**The task**: These entries must be printed again exactly as they are.

Exercise input: Begin

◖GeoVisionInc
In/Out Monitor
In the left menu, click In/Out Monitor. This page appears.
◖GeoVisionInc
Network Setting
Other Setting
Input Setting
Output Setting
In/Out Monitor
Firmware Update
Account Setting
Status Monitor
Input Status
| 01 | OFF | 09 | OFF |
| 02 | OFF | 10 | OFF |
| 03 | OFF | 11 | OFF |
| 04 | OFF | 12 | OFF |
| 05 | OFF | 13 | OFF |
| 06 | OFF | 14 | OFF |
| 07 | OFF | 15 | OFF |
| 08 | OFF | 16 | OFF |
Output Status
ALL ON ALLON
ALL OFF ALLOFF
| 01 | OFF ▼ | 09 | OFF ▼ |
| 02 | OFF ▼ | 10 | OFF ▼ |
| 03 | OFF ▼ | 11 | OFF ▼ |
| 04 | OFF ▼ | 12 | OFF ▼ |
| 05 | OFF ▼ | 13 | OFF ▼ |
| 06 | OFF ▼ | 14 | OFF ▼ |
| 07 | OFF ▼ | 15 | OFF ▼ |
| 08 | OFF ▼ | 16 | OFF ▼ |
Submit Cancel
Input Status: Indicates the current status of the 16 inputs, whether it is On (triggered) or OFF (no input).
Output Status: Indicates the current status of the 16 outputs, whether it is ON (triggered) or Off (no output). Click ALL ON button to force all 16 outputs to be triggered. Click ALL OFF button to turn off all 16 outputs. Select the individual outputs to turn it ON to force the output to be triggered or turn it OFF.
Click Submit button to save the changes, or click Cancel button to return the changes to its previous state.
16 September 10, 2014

Exercise input: End

**Result of this task**:
◖GeoVisionInc
In/Out Monitor
In the left menu, click In/Out Monitor. This page appears.
◖GeoVisionInc
Network Setting
Other Setting
Input Setting
Output Setting
In/Out Monitor
Firmware Update
Account Setting
Status Monitor
Input Status
| 01 | OFF | 09 | OFF |
| 02 | OFF | 10 | OFF |
| 03 | OFF | 11 | OFF |
| 04 | OFF | 12 | OFF |
| 05 | OFF | 13 | OFF |
| 06 | OFF | 14 | OFF |
| 07 | OFF | 15 | OFF |
| 08 | OFF | 16 | OFF |
Output Status
ALL ON ALLON
ALL OFF ALLOFF
| 01 | OFF ▼ | 09 | OFF ▼ |
| 02 | OFF ▼ | 10 | OFF ▼ |
| 03 | OFF ▼ | 11 | OFF ▼ |
| 04 | OFF ▼ | 12 | OFF ▼ |
| 05 | OFF ▼ | 13 | OFF ▼ |
| 06 | OFF ▼ | 14 | OFF ▼ |
| 07 | OFF ▼ | 15 | OFF ▼ |
| 08 | OFF ▼ | 16 | OFF ▼ |
Submit Cancel
Input Status: Indicates the current status of the 16 inputs, whether it is On (triggered) or OFF (no input).
Output Status: Indicates the current status of the 16 outputs, whether it is ON (triggered) or Off (no output). Click ALL ON button to force all 16 outputs to be triggered. Click ALL OFF button to turn off all 16 outputs. Select the individual outputs to turn it ON to force the output to be triggered or turn it OFF.
Click Submit button to save the changes, or click Cancel button to return the changes to its previous state.
16 September 10, 2014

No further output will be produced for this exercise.